Thursday, February 9, 2012
Black Beauty by Anna Sewell
Black Beauty, published in 1877 and set in Victorian London, was Anna Sewell's only novel. Yet it has remained a classic for 140 years.
Anna Sewell (English Quaker 1820-1878) was one of the first equine advocates, if not the first to write a children's novel about a wonderful horse and the cruelty of man. Black Beauty is the autobiography of a horse.
Told from the horse's point-of-view, Black Beauty describes his birth, early training and his fondness for his first master, Squire Gordon, stablemates Ginger and Merrylegs and grooms John and James.
For fashion's sake, some owners insisted the grooms harness the carriage horses with their head's held high with the check rein. This made it difficult for the team to pull as well as caused other long term problems. Squire Gordon was against such devices.
When James plans on moving on, little Joe Green is trained for his position. The young boy makes a grave error in Beauty's care after the horse is ridden hard to fetch the doctor for the mistress, and the doc rides him hard back. Beauty survives the incident, but when the mistress needs to move due to her illness, all the horses must be sold.

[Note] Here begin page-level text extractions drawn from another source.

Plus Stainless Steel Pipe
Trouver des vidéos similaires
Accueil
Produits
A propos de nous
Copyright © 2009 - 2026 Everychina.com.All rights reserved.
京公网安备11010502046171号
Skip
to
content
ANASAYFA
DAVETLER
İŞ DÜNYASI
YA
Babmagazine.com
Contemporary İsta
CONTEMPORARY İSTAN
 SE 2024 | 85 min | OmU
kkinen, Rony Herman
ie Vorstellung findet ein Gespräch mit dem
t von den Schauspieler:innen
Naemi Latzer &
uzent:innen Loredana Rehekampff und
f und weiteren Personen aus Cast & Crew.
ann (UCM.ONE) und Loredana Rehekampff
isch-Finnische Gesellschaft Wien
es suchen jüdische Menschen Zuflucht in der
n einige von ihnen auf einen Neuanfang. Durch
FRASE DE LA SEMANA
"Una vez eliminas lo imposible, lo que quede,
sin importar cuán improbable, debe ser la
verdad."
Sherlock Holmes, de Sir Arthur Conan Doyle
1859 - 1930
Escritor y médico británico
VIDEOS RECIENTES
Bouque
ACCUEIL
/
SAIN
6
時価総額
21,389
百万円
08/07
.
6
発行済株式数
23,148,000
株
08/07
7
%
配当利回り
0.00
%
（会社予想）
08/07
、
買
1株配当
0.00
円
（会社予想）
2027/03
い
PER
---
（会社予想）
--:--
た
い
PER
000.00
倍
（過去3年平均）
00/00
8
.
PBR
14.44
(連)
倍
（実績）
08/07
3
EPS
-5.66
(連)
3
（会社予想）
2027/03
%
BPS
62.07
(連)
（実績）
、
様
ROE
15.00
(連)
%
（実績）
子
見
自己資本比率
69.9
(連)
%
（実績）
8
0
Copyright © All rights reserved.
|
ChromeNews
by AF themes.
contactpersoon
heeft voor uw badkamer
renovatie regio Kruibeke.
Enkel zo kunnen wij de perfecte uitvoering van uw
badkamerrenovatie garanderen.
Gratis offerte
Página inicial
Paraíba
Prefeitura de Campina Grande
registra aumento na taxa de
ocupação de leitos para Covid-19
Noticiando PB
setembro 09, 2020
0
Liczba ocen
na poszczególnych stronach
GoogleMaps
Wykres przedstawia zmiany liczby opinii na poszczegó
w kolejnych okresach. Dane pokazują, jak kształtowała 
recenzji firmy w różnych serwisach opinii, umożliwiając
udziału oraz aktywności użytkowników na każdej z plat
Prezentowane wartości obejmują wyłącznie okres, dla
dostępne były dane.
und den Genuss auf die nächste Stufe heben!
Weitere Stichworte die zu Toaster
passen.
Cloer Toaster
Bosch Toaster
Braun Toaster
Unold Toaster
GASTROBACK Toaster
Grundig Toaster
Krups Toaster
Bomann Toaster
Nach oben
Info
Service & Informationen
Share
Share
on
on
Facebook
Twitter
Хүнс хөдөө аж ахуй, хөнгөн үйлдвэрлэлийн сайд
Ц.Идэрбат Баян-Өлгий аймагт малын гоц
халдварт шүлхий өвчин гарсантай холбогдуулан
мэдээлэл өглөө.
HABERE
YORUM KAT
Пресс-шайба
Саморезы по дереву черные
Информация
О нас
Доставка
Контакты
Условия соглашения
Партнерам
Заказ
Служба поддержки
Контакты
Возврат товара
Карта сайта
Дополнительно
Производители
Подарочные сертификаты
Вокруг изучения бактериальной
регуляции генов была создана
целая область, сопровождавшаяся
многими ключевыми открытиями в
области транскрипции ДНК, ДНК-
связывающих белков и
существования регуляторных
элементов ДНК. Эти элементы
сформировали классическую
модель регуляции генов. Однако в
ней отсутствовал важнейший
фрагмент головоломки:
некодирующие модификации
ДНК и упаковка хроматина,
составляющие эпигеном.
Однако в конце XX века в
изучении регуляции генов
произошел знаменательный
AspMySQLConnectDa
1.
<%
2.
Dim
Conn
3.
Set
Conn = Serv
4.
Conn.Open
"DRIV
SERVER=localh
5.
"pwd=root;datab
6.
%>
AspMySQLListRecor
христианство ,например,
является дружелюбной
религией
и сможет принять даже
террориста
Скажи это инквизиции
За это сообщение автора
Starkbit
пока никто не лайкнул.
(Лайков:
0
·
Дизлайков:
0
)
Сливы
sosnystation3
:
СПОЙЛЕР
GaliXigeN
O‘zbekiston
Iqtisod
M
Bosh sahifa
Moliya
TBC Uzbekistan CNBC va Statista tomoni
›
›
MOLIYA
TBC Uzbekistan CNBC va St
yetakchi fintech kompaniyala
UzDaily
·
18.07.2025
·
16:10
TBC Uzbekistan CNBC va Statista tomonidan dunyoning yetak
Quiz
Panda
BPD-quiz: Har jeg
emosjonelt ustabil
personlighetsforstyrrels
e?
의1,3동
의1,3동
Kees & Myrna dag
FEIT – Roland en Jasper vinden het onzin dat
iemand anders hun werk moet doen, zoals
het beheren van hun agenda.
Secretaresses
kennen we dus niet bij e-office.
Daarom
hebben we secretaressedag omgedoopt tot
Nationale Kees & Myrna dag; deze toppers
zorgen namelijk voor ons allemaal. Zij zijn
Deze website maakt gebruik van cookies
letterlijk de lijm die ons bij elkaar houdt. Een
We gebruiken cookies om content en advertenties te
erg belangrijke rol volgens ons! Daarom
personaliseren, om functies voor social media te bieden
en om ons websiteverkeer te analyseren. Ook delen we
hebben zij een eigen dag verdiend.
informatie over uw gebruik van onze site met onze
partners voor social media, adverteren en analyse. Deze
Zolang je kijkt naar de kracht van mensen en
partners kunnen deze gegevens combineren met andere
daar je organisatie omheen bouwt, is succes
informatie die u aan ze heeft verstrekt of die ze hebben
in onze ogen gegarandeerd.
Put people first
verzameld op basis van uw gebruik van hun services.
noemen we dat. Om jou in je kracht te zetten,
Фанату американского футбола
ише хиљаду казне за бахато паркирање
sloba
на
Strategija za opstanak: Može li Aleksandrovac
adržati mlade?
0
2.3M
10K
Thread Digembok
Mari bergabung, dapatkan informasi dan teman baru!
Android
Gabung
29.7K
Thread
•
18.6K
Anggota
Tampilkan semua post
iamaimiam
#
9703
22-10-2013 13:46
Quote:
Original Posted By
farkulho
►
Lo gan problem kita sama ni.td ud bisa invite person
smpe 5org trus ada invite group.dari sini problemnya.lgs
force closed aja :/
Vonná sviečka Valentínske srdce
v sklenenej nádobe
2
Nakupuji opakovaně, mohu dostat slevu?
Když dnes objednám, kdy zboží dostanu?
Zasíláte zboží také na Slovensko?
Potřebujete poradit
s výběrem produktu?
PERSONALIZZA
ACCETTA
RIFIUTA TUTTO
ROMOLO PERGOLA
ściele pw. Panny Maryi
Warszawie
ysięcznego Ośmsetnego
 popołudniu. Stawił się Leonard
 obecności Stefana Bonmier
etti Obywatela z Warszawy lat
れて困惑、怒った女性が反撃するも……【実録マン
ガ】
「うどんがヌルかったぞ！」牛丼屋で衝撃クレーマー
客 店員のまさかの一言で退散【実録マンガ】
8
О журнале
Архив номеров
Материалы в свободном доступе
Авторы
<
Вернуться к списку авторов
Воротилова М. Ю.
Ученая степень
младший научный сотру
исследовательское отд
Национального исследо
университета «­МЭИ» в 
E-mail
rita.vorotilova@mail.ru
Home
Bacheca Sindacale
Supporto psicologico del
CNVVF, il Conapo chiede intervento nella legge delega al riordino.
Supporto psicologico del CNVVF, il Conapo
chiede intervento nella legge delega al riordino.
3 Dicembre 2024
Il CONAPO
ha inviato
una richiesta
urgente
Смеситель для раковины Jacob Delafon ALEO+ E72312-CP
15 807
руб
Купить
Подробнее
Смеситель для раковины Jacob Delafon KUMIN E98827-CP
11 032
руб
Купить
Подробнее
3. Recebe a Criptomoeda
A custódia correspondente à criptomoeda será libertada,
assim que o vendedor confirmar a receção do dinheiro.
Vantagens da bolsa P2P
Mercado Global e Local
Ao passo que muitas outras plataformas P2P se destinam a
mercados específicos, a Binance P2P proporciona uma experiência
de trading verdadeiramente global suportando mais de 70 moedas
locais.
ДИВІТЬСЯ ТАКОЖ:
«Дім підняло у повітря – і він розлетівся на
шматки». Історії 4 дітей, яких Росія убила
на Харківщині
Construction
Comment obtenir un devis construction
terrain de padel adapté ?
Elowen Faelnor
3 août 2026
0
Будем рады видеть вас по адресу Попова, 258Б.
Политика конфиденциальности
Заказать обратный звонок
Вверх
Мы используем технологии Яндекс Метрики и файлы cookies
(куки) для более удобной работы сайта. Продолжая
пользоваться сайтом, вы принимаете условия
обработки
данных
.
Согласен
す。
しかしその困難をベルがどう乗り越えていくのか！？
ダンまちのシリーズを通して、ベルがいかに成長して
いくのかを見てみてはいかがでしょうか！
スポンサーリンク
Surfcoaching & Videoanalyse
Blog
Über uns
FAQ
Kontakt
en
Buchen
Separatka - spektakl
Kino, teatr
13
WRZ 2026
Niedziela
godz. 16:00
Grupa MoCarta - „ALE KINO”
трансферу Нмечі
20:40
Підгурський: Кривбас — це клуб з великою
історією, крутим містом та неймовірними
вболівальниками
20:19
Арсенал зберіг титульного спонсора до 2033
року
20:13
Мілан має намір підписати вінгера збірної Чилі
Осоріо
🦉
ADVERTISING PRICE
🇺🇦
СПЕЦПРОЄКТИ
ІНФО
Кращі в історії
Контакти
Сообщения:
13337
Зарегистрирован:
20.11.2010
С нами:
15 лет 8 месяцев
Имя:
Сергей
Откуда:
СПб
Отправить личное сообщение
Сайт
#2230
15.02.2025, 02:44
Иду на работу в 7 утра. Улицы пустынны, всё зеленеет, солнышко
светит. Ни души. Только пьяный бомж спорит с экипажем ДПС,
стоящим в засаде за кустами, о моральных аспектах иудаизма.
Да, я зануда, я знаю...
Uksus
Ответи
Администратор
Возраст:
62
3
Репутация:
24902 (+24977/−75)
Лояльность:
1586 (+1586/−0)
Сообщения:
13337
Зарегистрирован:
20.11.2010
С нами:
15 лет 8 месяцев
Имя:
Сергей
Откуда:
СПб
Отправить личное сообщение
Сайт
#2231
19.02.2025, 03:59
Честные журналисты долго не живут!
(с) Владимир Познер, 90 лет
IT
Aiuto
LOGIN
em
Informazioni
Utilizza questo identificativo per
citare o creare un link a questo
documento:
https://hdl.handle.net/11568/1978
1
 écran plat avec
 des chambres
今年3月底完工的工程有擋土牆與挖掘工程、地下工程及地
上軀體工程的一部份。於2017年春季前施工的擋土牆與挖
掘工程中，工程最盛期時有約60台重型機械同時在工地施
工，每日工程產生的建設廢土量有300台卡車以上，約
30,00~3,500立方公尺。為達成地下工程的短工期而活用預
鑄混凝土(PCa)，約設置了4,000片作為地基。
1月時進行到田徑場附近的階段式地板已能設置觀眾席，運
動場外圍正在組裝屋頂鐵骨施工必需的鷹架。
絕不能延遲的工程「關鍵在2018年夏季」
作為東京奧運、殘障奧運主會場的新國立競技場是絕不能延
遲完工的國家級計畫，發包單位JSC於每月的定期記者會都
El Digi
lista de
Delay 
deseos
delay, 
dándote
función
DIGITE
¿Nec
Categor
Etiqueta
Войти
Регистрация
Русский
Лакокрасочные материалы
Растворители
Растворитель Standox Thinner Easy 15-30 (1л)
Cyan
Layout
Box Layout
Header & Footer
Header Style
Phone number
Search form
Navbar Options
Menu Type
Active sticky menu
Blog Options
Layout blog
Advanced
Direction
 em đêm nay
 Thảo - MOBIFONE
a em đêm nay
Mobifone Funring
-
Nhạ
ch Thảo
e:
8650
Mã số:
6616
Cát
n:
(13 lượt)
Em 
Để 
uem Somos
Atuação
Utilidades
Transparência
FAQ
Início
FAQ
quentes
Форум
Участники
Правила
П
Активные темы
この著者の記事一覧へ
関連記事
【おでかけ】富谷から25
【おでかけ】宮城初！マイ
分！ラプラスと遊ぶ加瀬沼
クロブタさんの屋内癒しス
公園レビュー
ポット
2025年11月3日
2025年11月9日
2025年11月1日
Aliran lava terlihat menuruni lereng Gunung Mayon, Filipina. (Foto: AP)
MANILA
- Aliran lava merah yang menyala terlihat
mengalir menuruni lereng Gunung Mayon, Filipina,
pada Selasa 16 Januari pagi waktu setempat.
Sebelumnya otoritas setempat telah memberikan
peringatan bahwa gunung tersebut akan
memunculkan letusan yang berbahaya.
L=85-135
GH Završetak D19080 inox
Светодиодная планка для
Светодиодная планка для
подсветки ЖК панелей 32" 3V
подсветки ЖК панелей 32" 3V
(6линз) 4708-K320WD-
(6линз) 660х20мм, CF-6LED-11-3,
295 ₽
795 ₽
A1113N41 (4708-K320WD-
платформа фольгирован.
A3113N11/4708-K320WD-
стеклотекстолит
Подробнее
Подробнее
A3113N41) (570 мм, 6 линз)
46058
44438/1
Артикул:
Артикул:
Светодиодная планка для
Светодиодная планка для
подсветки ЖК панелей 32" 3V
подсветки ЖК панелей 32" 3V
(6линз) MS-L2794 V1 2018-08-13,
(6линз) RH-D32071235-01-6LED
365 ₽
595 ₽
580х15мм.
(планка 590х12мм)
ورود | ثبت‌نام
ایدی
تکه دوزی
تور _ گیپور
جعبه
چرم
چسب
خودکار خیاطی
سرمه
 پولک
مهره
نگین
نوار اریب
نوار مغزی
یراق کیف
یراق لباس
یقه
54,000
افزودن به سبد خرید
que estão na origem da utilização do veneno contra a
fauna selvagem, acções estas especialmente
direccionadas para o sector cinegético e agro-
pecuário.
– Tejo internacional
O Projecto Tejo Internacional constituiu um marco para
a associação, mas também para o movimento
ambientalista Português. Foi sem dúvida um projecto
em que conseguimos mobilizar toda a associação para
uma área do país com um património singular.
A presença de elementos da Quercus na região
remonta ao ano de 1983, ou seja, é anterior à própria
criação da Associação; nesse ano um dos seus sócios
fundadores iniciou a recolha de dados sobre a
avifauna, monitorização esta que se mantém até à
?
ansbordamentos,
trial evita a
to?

After that, Beauty describes his life with various owners. Some are ignorant, some cruel but a handful give him the best care they can including a cab driver. Life is hard, and the author gives details of the cruelty of some grooms, drivers and owners.
At least Sewell gives the story a happy ending.
I first read this as a teen, before I took riding lessons. Looking back, I think Sewell's insight helped me decide my path on my journey to becoming a professional horsewoman.
I would recommend this book for all horse lovers except the very young.